Transcribed page contents
[Start of section]
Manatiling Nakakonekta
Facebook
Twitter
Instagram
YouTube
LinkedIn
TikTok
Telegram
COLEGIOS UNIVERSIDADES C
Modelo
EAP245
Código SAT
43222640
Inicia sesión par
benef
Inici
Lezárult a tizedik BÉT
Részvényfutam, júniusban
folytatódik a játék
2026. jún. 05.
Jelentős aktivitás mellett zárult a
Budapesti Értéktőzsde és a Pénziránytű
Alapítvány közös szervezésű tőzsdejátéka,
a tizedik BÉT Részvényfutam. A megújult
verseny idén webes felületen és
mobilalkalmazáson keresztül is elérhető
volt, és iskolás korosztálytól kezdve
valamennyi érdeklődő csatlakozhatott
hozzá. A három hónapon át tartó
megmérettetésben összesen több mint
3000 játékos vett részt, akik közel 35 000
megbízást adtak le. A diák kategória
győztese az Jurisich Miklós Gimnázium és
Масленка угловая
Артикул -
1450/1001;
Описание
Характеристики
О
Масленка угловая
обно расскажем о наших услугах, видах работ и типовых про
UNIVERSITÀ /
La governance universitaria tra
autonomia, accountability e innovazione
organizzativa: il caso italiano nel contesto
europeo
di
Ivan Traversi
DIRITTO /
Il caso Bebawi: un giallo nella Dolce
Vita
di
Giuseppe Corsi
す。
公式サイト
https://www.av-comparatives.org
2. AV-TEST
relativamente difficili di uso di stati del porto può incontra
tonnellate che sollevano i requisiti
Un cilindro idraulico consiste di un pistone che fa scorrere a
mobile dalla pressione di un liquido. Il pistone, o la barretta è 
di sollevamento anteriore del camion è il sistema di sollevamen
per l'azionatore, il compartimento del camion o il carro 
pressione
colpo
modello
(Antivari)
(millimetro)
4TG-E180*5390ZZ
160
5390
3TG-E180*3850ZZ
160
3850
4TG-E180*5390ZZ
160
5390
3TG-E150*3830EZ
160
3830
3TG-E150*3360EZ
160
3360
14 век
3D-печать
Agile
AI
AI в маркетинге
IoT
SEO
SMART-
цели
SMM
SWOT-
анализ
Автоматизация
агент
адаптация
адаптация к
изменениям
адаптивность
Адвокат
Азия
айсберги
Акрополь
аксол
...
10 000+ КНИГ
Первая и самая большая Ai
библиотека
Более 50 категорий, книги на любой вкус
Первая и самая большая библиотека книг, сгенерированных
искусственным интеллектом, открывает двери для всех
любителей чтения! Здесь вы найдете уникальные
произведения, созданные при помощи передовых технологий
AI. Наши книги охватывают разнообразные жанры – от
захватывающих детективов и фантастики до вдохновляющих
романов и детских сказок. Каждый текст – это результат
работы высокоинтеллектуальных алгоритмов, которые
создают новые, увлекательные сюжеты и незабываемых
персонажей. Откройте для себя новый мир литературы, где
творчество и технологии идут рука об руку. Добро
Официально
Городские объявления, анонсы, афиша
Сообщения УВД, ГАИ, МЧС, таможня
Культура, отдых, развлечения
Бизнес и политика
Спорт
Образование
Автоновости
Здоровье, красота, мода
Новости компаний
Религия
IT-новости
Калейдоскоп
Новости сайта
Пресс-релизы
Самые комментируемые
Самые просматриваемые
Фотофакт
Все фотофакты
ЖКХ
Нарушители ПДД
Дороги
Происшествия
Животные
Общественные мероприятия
[End of section]
[Start of section]
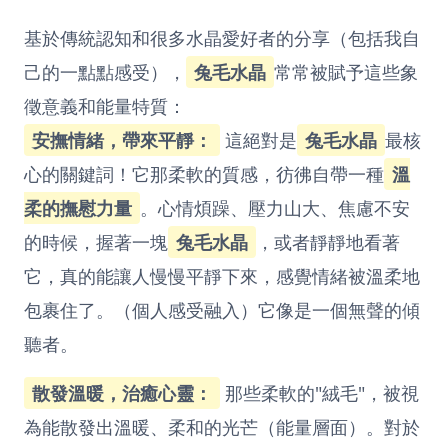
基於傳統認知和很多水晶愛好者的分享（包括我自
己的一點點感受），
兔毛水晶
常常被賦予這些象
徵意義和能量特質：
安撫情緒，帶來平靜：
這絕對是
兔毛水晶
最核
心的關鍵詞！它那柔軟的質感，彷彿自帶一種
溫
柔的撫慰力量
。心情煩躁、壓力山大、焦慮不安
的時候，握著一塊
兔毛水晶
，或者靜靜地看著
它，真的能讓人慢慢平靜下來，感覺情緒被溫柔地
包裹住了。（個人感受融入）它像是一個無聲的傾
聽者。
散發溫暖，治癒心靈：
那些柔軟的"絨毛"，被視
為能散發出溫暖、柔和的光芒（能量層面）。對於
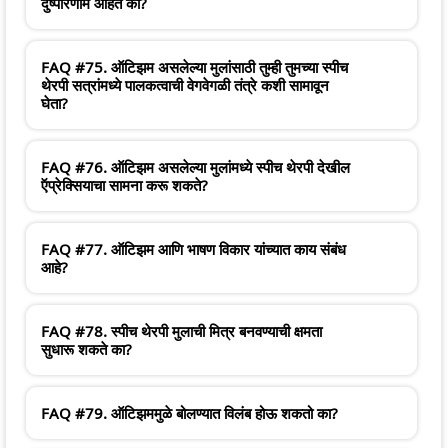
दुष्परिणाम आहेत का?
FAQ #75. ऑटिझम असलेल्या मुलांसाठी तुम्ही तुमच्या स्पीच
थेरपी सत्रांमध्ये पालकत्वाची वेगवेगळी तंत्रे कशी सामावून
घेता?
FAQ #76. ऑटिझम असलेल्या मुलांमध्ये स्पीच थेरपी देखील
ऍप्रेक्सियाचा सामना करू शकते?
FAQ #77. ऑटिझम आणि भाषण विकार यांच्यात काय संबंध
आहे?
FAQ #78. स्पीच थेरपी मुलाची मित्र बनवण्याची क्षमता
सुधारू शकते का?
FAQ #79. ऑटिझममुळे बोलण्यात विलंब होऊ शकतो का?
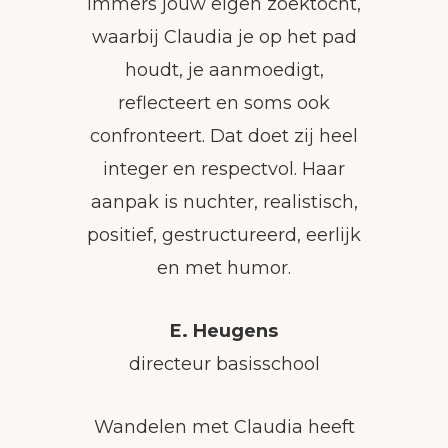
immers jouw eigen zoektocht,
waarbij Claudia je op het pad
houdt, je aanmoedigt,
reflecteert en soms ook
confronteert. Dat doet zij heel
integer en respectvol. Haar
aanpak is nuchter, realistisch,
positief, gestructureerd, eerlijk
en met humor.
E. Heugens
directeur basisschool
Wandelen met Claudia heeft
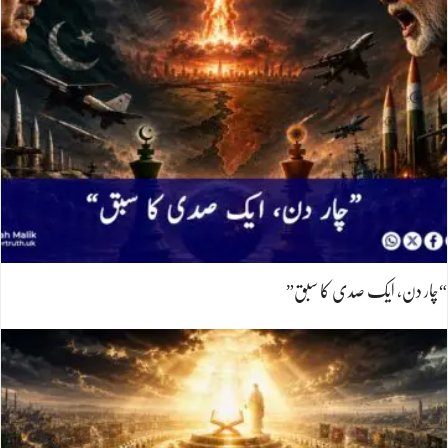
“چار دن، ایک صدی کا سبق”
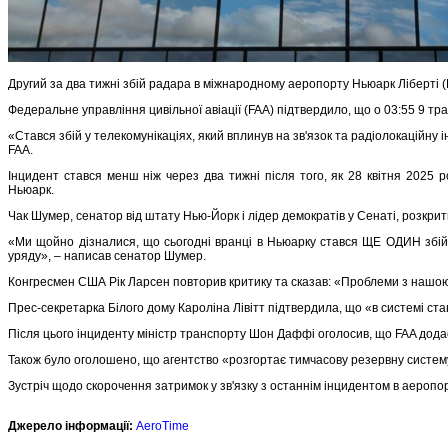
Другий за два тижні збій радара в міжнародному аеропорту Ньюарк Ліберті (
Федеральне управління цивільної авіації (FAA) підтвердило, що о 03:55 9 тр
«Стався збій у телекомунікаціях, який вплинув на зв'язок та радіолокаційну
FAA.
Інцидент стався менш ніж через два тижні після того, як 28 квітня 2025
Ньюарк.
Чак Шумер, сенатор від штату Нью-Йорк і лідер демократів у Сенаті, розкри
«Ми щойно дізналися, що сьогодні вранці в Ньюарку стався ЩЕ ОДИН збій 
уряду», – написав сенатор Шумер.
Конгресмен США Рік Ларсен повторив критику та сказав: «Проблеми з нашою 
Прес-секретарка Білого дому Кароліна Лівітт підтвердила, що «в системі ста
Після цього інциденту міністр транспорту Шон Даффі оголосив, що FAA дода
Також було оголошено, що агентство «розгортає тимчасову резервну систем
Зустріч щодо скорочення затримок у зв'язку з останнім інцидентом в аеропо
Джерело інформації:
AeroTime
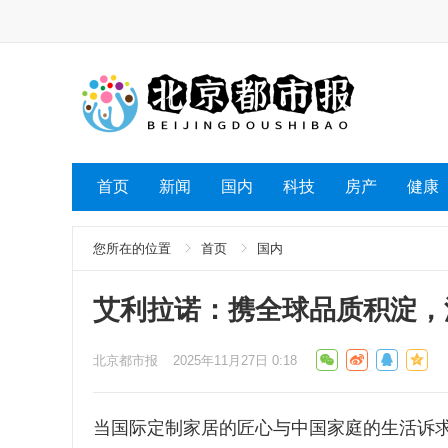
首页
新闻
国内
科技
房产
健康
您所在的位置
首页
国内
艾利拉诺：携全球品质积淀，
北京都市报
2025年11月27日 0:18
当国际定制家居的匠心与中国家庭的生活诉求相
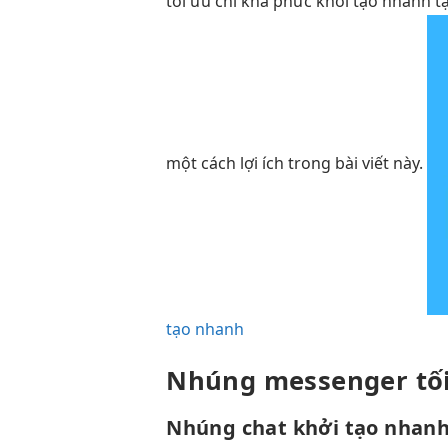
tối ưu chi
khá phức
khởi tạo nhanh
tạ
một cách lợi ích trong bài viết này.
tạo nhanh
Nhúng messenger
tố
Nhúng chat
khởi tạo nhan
[End of section]
[Start of section]
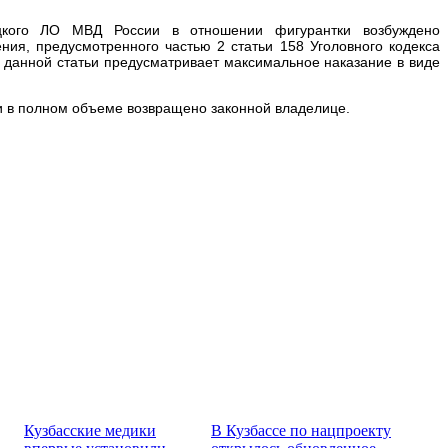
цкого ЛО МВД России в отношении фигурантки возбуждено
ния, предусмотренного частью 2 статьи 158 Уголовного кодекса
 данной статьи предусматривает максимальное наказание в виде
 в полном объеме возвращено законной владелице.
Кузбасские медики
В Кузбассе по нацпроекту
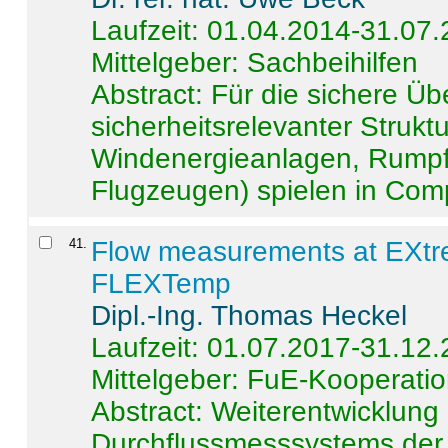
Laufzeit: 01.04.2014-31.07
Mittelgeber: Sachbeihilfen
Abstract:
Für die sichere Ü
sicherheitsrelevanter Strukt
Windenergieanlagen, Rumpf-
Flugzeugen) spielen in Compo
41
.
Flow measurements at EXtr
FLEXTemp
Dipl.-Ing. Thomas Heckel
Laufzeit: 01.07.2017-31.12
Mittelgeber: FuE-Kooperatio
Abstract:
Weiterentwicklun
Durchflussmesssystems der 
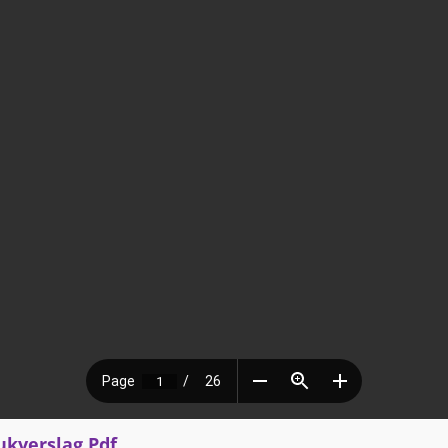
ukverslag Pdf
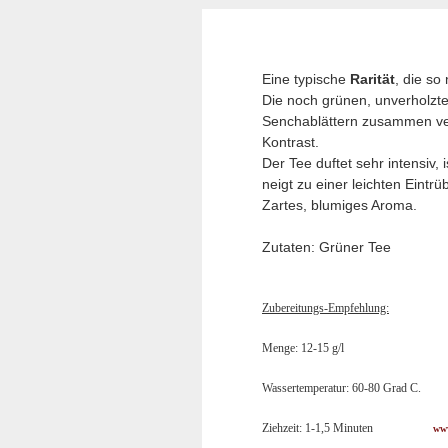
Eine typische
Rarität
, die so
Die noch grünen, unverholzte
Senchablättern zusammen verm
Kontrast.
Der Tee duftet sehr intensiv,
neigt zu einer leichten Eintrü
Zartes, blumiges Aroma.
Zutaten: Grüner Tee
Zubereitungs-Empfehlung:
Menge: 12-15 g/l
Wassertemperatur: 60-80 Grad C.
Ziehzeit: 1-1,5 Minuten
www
[End of section]
Task objective: Say how many lines of the preceding data include the word "большая". The number is the whole answer.

Task output: 2